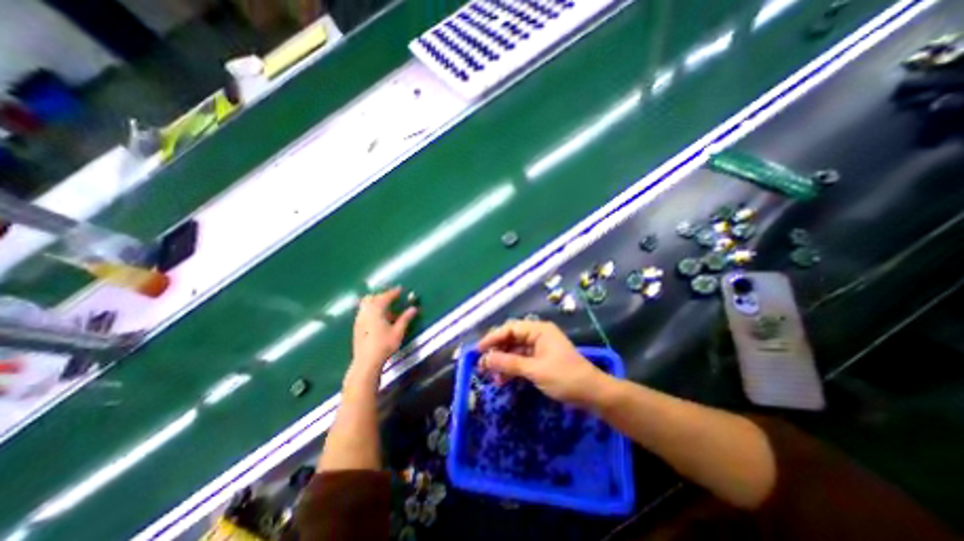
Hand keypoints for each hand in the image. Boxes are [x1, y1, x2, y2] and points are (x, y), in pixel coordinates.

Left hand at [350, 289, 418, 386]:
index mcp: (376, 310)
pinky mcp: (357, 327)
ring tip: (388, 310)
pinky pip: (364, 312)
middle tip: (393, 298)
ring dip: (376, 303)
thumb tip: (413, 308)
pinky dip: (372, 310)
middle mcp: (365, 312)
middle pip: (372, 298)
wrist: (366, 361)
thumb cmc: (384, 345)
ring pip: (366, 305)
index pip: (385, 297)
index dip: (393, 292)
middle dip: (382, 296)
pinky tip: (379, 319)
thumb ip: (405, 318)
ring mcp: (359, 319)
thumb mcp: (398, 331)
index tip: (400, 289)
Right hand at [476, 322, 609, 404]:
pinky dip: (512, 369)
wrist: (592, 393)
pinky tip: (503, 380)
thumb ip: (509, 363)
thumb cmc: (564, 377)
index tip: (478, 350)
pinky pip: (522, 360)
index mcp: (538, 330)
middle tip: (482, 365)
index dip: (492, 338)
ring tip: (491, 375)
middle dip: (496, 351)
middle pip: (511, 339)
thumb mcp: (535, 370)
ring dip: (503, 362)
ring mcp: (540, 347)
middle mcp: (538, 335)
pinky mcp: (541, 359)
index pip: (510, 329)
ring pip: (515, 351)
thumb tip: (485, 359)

---

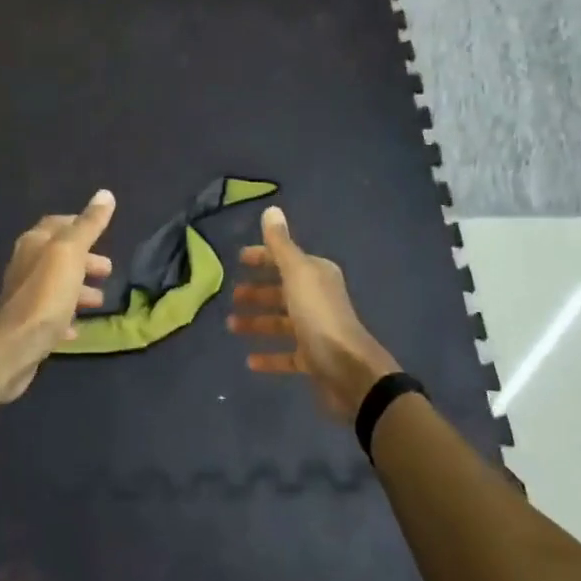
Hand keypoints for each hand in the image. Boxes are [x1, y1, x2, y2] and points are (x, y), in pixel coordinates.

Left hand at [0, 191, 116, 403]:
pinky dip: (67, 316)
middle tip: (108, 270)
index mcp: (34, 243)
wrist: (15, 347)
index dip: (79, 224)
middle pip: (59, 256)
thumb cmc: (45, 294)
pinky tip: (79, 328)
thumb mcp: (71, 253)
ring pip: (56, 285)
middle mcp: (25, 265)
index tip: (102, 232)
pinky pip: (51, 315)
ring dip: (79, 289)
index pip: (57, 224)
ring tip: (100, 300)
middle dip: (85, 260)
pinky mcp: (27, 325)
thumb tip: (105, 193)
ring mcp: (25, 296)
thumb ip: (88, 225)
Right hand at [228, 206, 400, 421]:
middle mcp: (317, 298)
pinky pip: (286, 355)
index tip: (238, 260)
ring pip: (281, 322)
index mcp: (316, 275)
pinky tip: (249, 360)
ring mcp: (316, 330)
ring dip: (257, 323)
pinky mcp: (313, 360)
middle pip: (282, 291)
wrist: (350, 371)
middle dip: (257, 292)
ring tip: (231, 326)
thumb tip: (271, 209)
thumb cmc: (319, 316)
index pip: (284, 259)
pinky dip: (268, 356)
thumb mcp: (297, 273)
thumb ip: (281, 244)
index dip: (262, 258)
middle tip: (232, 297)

---

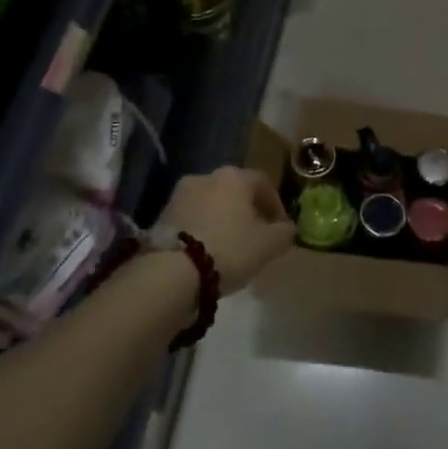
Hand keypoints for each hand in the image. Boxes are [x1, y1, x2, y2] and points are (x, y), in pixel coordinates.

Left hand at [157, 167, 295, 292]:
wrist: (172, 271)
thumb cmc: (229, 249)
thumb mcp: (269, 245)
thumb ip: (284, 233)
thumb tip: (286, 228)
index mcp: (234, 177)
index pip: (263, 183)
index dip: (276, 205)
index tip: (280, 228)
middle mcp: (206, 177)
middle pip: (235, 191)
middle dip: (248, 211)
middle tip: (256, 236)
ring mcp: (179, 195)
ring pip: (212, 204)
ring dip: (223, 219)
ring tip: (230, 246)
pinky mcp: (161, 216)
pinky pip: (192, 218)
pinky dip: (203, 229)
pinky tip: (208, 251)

**YOUR ASSIGNMENT**.
Using the records above, list each line that includes "Left".

**OUTPUT OF THE EXERCISE**.
Left hand at [350, 289, 418, 386]:
Left hand at [0, 191, 116, 403]:
Left hand at [157, 167, 295, 292]:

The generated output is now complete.